Paul Kengor, a political science professor at Grove City College who's written seven books about Reagan, says Reagan almost certainly would not have attracted scrutiny even if he had access to the medium. According to the author, the 40th president was said to have "no ego" or any need to satisfy some sort of emotional longing for validation, and therefore he didn't give critics nearly as much to go on.

"Reagan’s sense of self-security was such that the cruel barbs by liberals calling him a 'moron' and 'idiot' and 'warmonger' and 'fascist' and 'Nazi' and everything else didn’t bother Reagan," he told me. "He shrugged it off. He didn’t care. Not only does Trump care about such charges, but he’s obsessed with them to a shockingly unhealthy degree, and he can’t control his impulse to respond repeatedly and often immaturely.
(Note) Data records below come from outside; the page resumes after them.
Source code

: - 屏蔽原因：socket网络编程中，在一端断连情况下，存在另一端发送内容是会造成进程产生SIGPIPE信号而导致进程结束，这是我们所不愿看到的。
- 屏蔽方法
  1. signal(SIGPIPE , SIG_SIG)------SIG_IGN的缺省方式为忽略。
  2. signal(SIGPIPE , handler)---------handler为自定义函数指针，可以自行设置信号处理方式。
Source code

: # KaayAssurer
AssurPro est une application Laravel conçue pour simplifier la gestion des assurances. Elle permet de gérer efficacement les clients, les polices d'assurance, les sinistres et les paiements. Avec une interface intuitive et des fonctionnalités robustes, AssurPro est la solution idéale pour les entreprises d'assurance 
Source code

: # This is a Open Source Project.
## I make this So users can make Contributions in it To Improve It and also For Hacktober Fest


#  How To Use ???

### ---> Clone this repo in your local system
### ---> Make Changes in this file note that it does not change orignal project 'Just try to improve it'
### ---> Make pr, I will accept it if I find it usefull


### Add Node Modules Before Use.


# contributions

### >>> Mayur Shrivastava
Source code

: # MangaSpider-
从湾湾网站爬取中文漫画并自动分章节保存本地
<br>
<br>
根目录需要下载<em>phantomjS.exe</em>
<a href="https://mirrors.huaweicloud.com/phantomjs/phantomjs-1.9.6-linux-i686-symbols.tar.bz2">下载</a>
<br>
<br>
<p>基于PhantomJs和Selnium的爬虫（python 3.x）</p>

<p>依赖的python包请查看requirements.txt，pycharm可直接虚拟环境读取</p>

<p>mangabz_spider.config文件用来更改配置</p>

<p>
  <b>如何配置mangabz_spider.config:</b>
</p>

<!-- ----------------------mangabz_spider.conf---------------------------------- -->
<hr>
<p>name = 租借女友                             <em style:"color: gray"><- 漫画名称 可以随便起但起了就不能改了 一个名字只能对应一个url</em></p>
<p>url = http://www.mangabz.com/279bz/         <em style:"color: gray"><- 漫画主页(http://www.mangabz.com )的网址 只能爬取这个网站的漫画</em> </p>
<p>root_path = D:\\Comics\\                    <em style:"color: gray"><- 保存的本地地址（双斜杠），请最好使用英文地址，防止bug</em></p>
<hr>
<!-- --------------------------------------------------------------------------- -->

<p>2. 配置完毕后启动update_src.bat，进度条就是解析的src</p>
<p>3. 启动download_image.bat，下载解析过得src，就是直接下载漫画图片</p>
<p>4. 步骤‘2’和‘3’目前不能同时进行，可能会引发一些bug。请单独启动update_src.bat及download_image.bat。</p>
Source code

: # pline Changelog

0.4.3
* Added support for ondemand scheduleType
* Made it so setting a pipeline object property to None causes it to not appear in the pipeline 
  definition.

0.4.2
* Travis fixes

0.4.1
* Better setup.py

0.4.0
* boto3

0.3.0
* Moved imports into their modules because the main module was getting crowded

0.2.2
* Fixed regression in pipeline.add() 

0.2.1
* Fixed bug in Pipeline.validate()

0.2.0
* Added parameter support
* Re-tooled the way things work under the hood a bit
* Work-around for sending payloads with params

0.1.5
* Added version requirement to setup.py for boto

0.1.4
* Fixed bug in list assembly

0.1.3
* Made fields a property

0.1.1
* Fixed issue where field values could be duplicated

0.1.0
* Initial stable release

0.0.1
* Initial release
Trump invites some of these charges when he does things like fire off childish early-morning tweets extolling his 'very stable genius' nature—something, incidentally, that Ronald Reagan would have never done."

Heubusch of the Ronald Reagan Presidential Foundation says that the existence of Twitter isn't helping Trump. "No doubt, I think President Trump himself would admit that it’s his own social media tactics that are likely stoking the tremendous fires surrounding his presidency. His tweets concerning his own 'genius,' his IQ, etc. simply beg for invitations to examine his mental capacity, his personality, his intelligence—you name it."